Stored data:

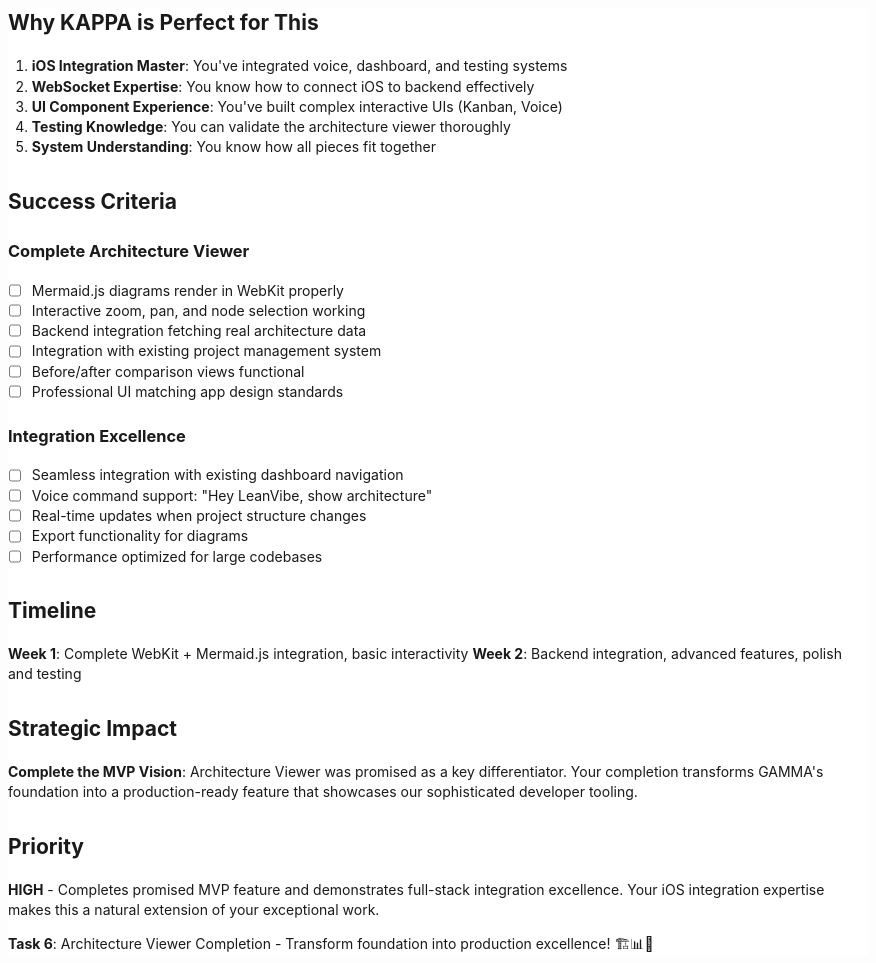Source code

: ## Why KAPPA is Perfect for This

1. **iOS Integration Master**: You've integrated voice, dashboard, and testing systems
2. **WebSocket Expertise**: You know how to connect iOS to backend effectively
3. **UI Component Experience**: You've built complex interactive UIs (Kanban, Voice)
4. **Testing Knowledge**: You can validate the architecture viewer thoroughly
5. **System Understanding**: You know how all pieces fit together

## Success Criteria

### Complete Architecture Viewer
- [ ] Mermaid.js diagrams render in WebKit properly
- [ ] Interactive zoom, pan, and node selection working
- [ ] Backend integration fetching real architecture data
- [ ] Integration with existing project management system
- [ ] Before/after comparison views functional
- [ ] Professional UI matching app design standards

### Integration Excellence
- [ ] Seamless integration with existing dashboard navigation
- [ ] Voice command support: "Hey LeanVibe, show architecture"
- [ ] Real-time updates when project structure changes
- [ ] Export functionality for diagrams
- [ ] Performance optimized for large codebases

## Timeline

**Week 1**: Complete WebKit + Mermaid.js integration, basic interactivity
**Week 2**: Backend integration, advanced features, polish and testing

## Strategic Impact

**Complete the MVP Vision**: Architecture Viewer was promised as a key differentiator. Your completion transforms GAMMA's foundation into a production-ready feature that showcases our sophisticated developer tooling.

## Priority

**HIGH** - Completes promised MVP feature and demonstrates full-stack integration excellence. Your iOS integration expertise makes this a natural extension of your exceptional work.

**Task 6**: Architecture Viewer Completion - Transform foundation into production excellence! 🏗️📊🚀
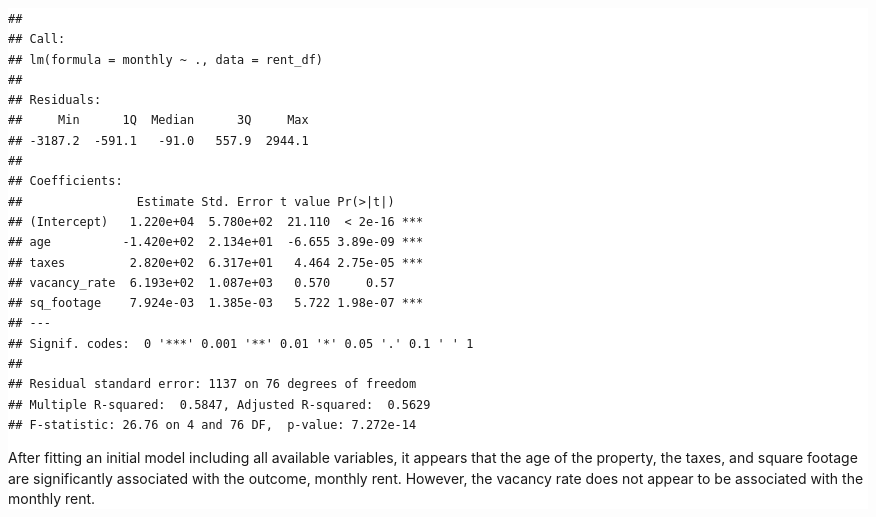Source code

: 
    ## 
    ## Call:
    ## lm(formula = monthly ~ ., data = rent_df)
    ## 
    ## Residuals:
    ##     Min      1Q  Median      3Q     Max 
    ## -3187.2  -591.1   -91.0   557.9  2944.1 
    ## 
    ## Coefficients:
    ##                Estimate Std. Error t value Pr(>|t|)    
    ## (Intercept)   1.220e+04  5.780e+02  21.110  < 2e-16 ***
    ## age          -1.420e+02  2.134e+01  -6.655 3.89e-09 ***
    ## taxes         2.820e+02  6.317e+01   4.464 2.75e-05 ***
    ## vacancy_rate  6.193e+02  1.087e+03   0.570     0.57    
    ## sq_footage    7.924e-03  1.385e-03   5.722 1.98e-07 ***
    ## ---
    ## Signif. codes:  0 '***' 0.001 '**' 0.01 '*' 0.05 '.' 0.1 ' ' 1
    ## 
    ## Residual standard error: 1137 on 76 degrees of freedom
    ## Multiple R-squared:  0.5847, Adjusted R-squared:  0.5629 
    ## F-statistic: 26.76 on 4 and 76 DF,  p-value: 7.272e-14

After fitting an initial model including all available variables, it
appears that the age of the property, the taxes, and square footage are
significantly associated with the outcome, monthly rent. However, the
vacancy rate does not appear to be associated with the monthly rent.
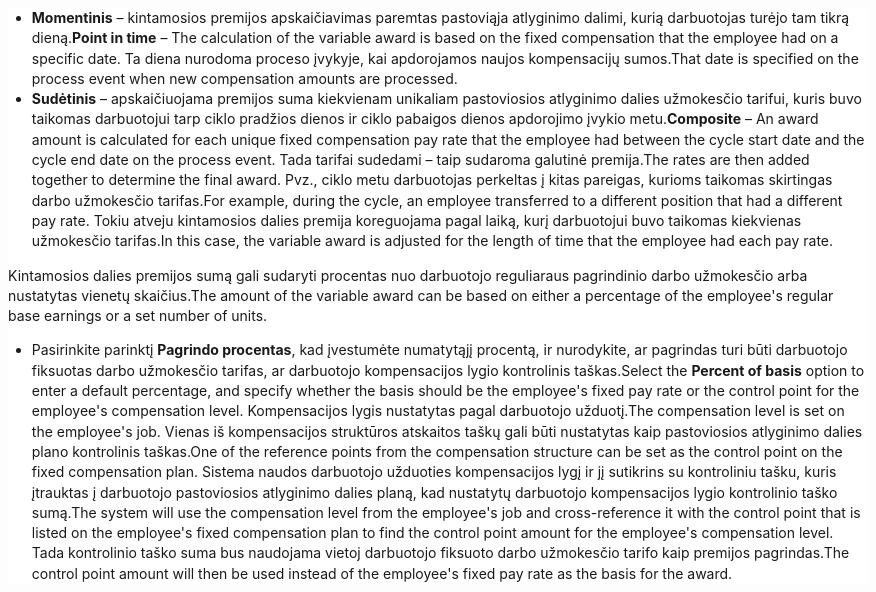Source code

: -   <span data-ttu-id="4cc38-123">**Momentinis** – kintamosios premijos apskaičiavimas paremtas pastoviąja atlyginimo dalimi, kurią darbuotojas turėjo tam tikrą dieną.</span><span class="sxs-lookup"><span data-stu-id="4cc38-123">**Point in time** – The calculation of the variable award is based on the fixed compensation that the employee had on a specific date.</span></span> <span data-ttu-id="4cc38-124">Ta diena nurodoma proceso įvykyje, kai apdorojamos naujos kompensacijų sumos.</span><span class="sxs-lookup"><span data-stu-id="4cc38-124">That date is specified on the process event when new compensation amounts are processed.</span></span>
-   <span data-ttu-id="4cc38-125">**Sudėtinis** – apskaičiuojama premijos suma kiekvienam unikaliam pastoviosios atlyginimo dalies užmokesčio tarifui, kuris buvo taikomas darbuotojui tarp ciklo pradžios dienos ir ciklo pabaigos dienos apdorojimo įvykio metu.</span><span class="sxs-lookup"><span data-stu-id="4cc38-125">**Composite** – An award amount is calculated for each unique fixed compensation pay rate that the employee had between the cycle start date and the cycle end date on the process event.</span></span> <span data-ttu-id="4cc38-126">Tada tarifai sudedami – taip sudaroma galutinė premija.</span><span class="sxs-lookup"><span data-stu-id="4cc38-126">The rates are then added together to determine the final award.</span></span> <span data-ttu-id="4cc38-127">Pvz., ciklo metu darbuotojas perkeltas į kitas pareigas, kurioms taikomas skirtingas darbo užmokesčio tarifas.</span><span class="sxs-lookup"><span data-stu-id="4cc38-127">For example, during the cycle, an employee transferred to a different position that had a different pay rate.</span></span> <span data-ttu-id="4cc38-128">Tokiu atveju kintamosios dalies premija koreguojama pagal laiką, kurį darbuotojui buvo taikomas kiekvienas užmokesčio tarifas.</span><span class="sxs-lookup"><span data-stu-id="4cc38-128">In this case, the variable award is adjusted for the length of time that the employee had each pay rate.</span></span>

<span data-ttu-id="4cc38-129">Kintamosios dalies premijos sumą gali sudaryti procentas nuo darbuotojo reguliaraus pagrindinio darbo užmokesčio arba nustatytas vienetų skaičius.</span><span class="sxs-lookup"><span data-stu-id="4cc38-129">The amount of the variable award can be based on either a percentage of the employee's regular base earnings or a set number of units.</span></span>

-   <span data-ttu-id="4cc38-130">Pasirinkite parinktį **Pagrindo procentas**, kad įvestumėte numatytąjį procentą, ir nurodykite, ar pagrindas turi būti darbuotojo fiksuotas darbo užmokesčio tarifas, ar darbuotojo kompensacijos lygio kontrolinis taškas.</span><span class="sxs-lookup"><span data-stu-id="4cc38-130">Select the **Percent of basis** option to enter a default percentage, and specify whether the basis should be the employee's fixed pay rate or the control point for the employee's compensation level.</span></span> <span data-ttu-id="4cc38-131">Kompensacijos lygis nustatytas pagal darbuotojo užduotį.</span><span class="sxs-lookup"><span data-stu-id="4cc38-131">The compensation level is set on the employee's job.</span></span> <span data-ttu-id="4cc38-132">Vienas iš kompensacijos struktūros atskaitos taškų gali būti nustatytas kaip pastoviosios atlyginimo dalies plano kontrolinis taškas.</span><span class="sxs-lookup"><span data-stu-id="4cc38-132">One of the reference points from the compensation structure can be set as the control point on the fixed compensation plan.</span></span> <span data-ttu-id="4cc38-133">Sistema naudos darbuotojo užduoties kompensacijos lygį ir jį sutikrins su kontroliniu tašku, kuris įtrauktas į darbuotojo pastoviosios atlyginimo dalies planą, kad nustatytų darbuotojo kompensacijos lygio kontrolinio taško sumą.</span><span class="sxs-lookup"><span data-stu-id="4cc38-133">The system will use the compensation level from the employee's job and cross-reference it with the control point that is listed on the employee's fixed compensation plan to find the control point amount for the employee's compensation level.</span></span> <span data-ttu-id="4cc38-134">Tada kontrolinio taško suma bus naudojama vietoj darbuotojo fiksuoto darbo užmokesčio tarifo kaip premijos pagrindas.</span><span class="sxs-lookup"><span data-stu-id="4cc38-134">The control point amount will then be used instead of the employee's fixed pay rate as the basis for the award.</span></span>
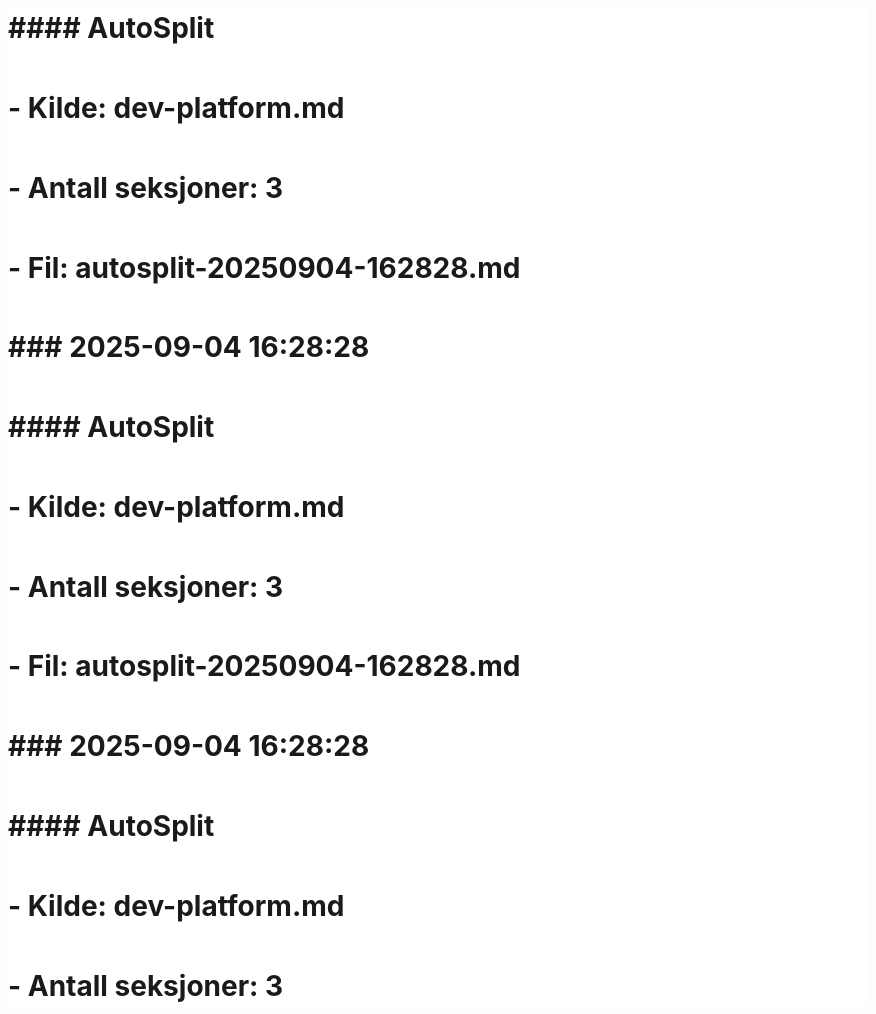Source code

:# \#### AutoSplit

# \- Kilde: dev-platform.md

# \- Antall seksjoner: 3

# \- Fil: autosplit-20250904-162828.md

#

#

#

#

# \### 2025-09-04 16:28:28

# \#### AutoSplit

# \- Kilde: dev-platform.md

# \- Antall seksjoner: 3

# \- Fil: autosplit-20250904-162828.md

#

#

#

#

# \### 2025-09-04 16:28:28

# \#### AutoSplit

# \- Kilde: dev-platform.md

# \- Antall seksjoner: 3
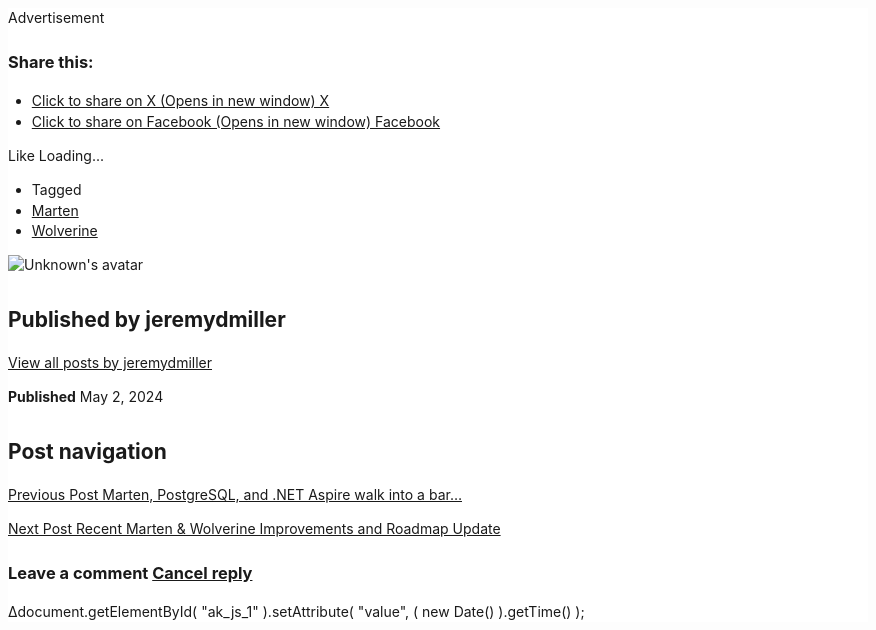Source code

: Advertisement

### Share this:

*   [Click to share on X (Opens in new window) X](https://jeremydmiller.com/2024/05/02/critter-stack-improvements-for-event-driven-architecture/?share=twitter&nb=1)
*   [Click to share on Facebook (Opens in new window) Facebook](https://jeremydmiller.com/2024/05/02/critter-stack-improvements-for-event-driven-architecture/?share=facebook&nb=1)

Like Loading...

*   Tagged
*   [Marten](https://jeremydmiller.com/tag/marten/)
*   [Wolverine](https://jeremydmiller.com/tag/wolverine/)

![Unknown's avatar](https://0.gravatar.com/avatar/c4ea4a7e0b4088fb62a4d5386566b6bd45df7b1d33100c49bb775fa6edfff6fa?s=80&d=identicon&r=G)

## Published by jeremydmiller

[View all posts by jeremydmiller](https://jeremydmiller.com/author/jeremydmiller/)

**Published** May 2, 2024

## Post navigation

[Previous Post Marten, PostgreSQL, and .NET Aspire walk into a bar…](https://jeremydmiller.com/2024/05/01/marten-postgresql-and-net-aspire-walk-into-a-bar/)

[Next Post Recent Marten & Wolverine Improvements and Roadmap Update](https://jeremydmiller.com/2024/05/03/recent-marten-wolverine-improvements-and-roadmap-update/)

### Leave a comment [Cancel reply](/2024/05/02/critter-stack-improvements-for-event-driven-architecture/?utm_source=newsletter.csharpdigest.net&utm_medium=newsletter&utm_campaign=adventures-serializing-absolutely-everything-in-c#respond)

Δdocument.getElementById( "ak_js_1" ).setAttribute( "value", ( new Date() ).getTime() );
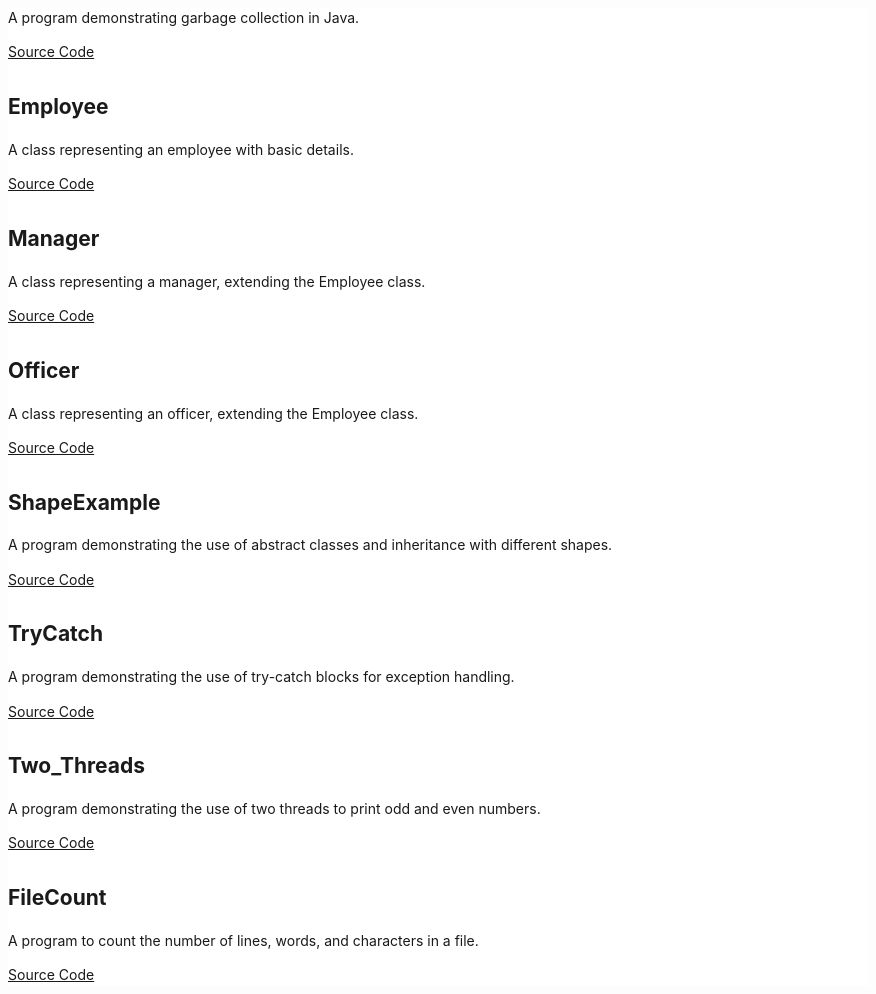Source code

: A program demonstrating garbage collection in Java.

[Source Code](GarbageCollection.java)

## Employee

A class representing an employee with basic details.

[Source Code](Employee.java)

## Manager

A class representing a manager, extending the Employee class.

[Source Code](Manager.java)

## Officer

A class representing an officer, extending the Employee class.

[Source Code](Officer.java)

## ShapeExample

A program demonstrating the use of abstract classes and inheritance with different shapes.

[Source Code](ShapeExample.java)

## TryCatch

A program demonstrating the use of try-catch blocks for exception handling.

[Source Code](TryCatch.java)

## Two_Threads

A program demonstrating the use of two threads to print odd and even numbers.

[Source Code](Two_Threads.java)

## FileCount

A program to count the number of lines, words, and characters in a file.

[Source Code](FileCount.java)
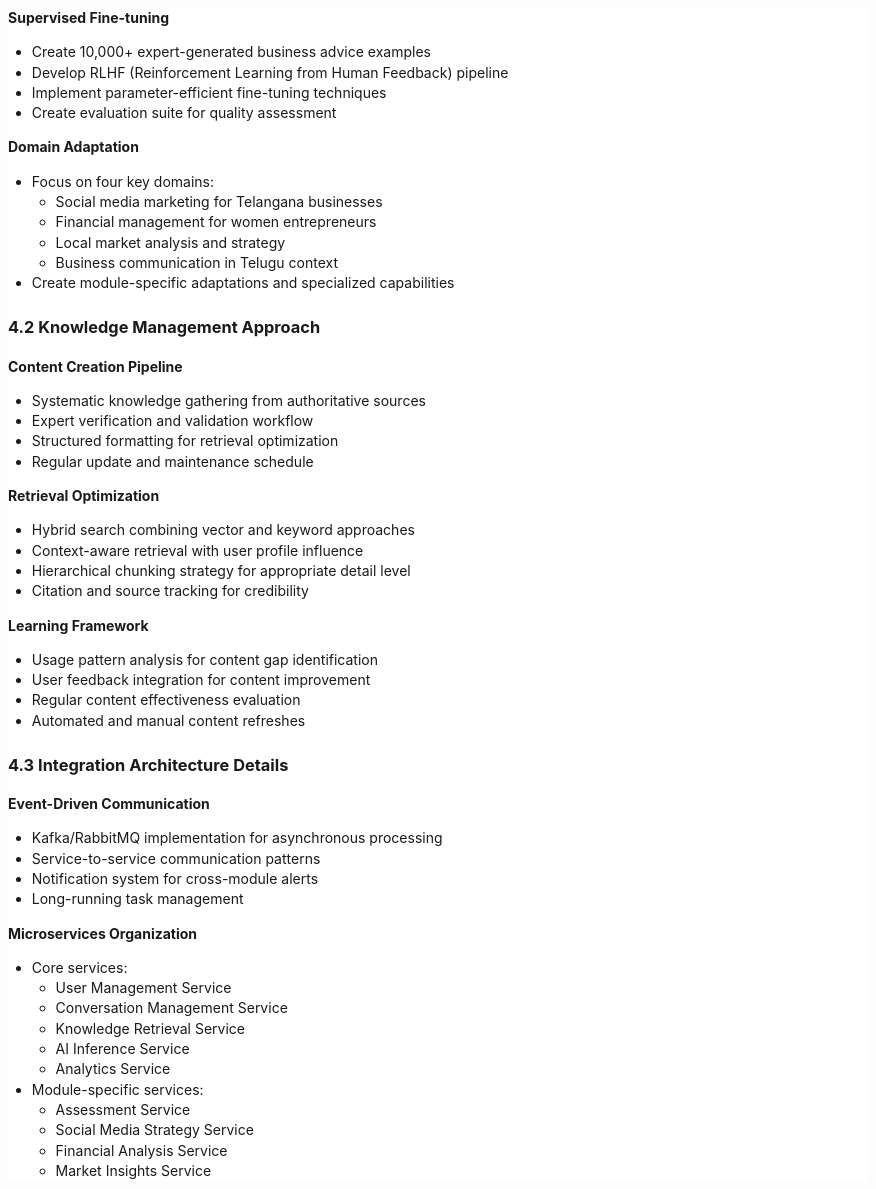**Supervised Fine-tuning**
- Create 10,000+ expert-generated business advice examples
- Develop RLHF (Reinforcement Learning from Human Feedback) pipeline
- Implement parameter-efficient fine-tuning techniques
- Create evaluation suite for quality assessment

**Domain Adaptation**
- Focus on four key domains:
  - Social media marketing for Telangana businesses
  - Financial management for women entrepreneurs
  - Local market analysis and strategy
  - Business communication in Telugu context
- Create module-specific adaptations and specialized capabilities

### 4.2 Knowledge Management Approach

**Content Creation Pipeline**
- Systematic knowledge gathering from authoritative sources
- Expert verification and validation workflow
- Structured formatting for retrieval optimization
- Regular update and maintenance schedule

**Retrieval Optimization**
- Hybrid search combining vector and keyword approaches
- Context-aware retrieval with user profile influence
- Hierarchical chunking strategy for appropriate detail level
- Citation and source tracking for credibility

**Learning Framework**
- Usage pattern analysis for content gap identification
- User feedback integration for content improvement
- Regular content effectiveness evaluation
- Automated and manual content refreshes

### 4.3 Integration Architecture Details

**Event-Driven Communication**
- Kafka/RabbitMQ implementation for asynchronous processing
- Service-to-service communication patterns
- Notification system for cross-module alerts
- Long-running task management

**Microservices Organization**
- Core services:
  - User Management Service
  - Conversation Management Service
  - Knowledge Retrieval Service
  - AI Inference Service
  - Analytics Service
- Module-specific services:
  - Assessment Service
  - Social Media Strategy Service
  - Financial Analysis Service
  - Market Insights Service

=== Task item ===
Pull out every line in the records above that contains the string "foundation", matching case exactly.

=== Response below ===
**Complete the MVP Vision**: Architecture Viewer was promised as a key differentiator. Your completion transforms GAMMA's foundation into a production-ready feature that showcases our sophisticated developer tooling.
**Task 6**: Architecture Viewer Completion - Transform foundation into production excellence! 🏗️📊🚀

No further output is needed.